Par requête du 03 Juillet 2025, arrivée par courrier électronique à 09h49 M. LE PREFET DU NORD invoquant devoir maintenir l’intéressé au-delà de QUATRE JOURS, prolongé par un délai de VINGT-SIX JOURS selon l’ordonnance du 09 mai 2025, prolongé par un délai de TRENTE JOURS selon l’ordonnance du 05 juin 2025, demande l’autorisation de prolonger ce délai pour une durée de QUINZE JOURS maximum.
En application des articles L.743-9 et L. 743-24 du Code de l’Entrée et du Séjour des Etrangers et du Droit d’Asile il a été rappelé à l’intéressé, assisté de Me Isabelle GIRARD, avocat au Barreau de BOULOGNE-SUR-MER et commis d’office, les droits qui lui sont reconnus pendant la rétention et a été informé des possibilités et des délais de recours contre toutes les décisions le concernant ; qu’il a été entendu en ses observations
L’intéressé déclare : Je souhaite être assisté d’un avocat. J’ai un problème de santé ici. Je prends pas mon traitement. Ils ont changé mes médicaments. Le docteur m’a dit on va arrêter. Ca fait plus de 10 jours que je prends rien. Je suis malade chronique. Je suis pas bien du tout.

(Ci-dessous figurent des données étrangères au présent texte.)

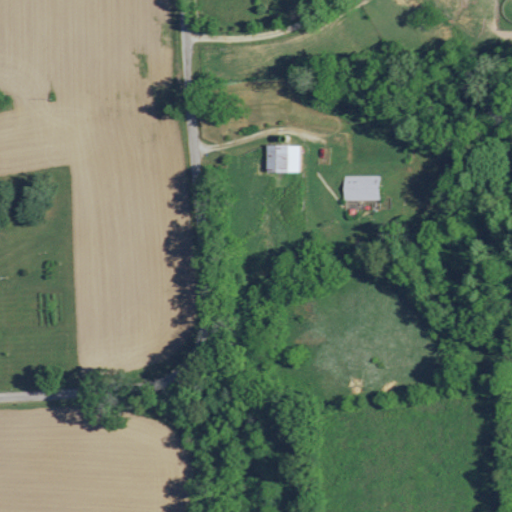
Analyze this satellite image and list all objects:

Me Isabelle GIRARD entendu en ses observations ;
— la préfecture sollicite une nouvelle prolongation indiquant que la délivrance du LPC devrait intervenir à bref délai. Or; je n’ai aucun élément pour confirmer cette information. L’administration est défaillante das ses diligences. La demande a été formulée le 7 mai. Le consulat répond le 9 mai pour un rendez-vous le 26 juin. On n’a pas d’information sur l’indisponibilité des escortes ce jour là. Il y a donc un manque de diligences de l’administration.
— Incompatibilité du maintien en rétention par rapport à son état de santé au niveau du pancreas. Cela avait été évoqué lors des précédentes audiences. Depuis 10 jours, il n’a plus son traitement. Cette absence de délivrance de son traitement fait obstacle à son maintien en rétention.

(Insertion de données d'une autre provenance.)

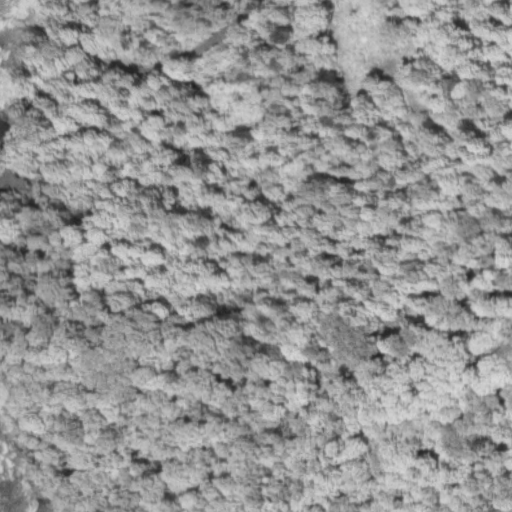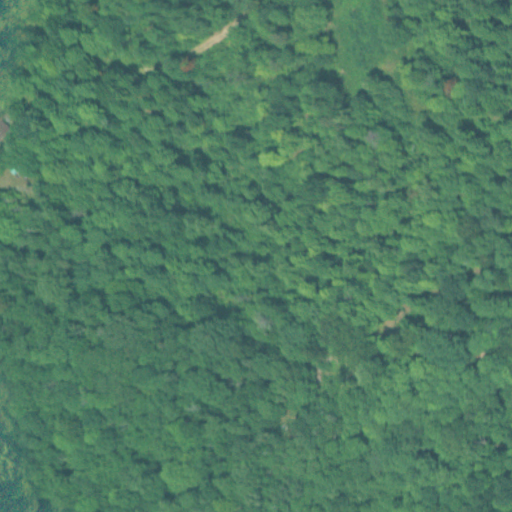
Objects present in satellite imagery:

L’avocat de la Préfecture entendu en ses observations ; sollicite la prolongation de la rétention administrative de l’intéressé :
— la préfecture est diligente car elle donne la date d’audition aux escortes qui eux-même s’organisent. La préfecture a demandé au CRA si l’audition a pu avoir lieu le 26 juin. On leur indique qu’il n’y avait pas assez d’escorte. Une nouvelle demande d’audition a été réalisée immédiatement. Le consulat d’Egypte a été coopératif dès le début.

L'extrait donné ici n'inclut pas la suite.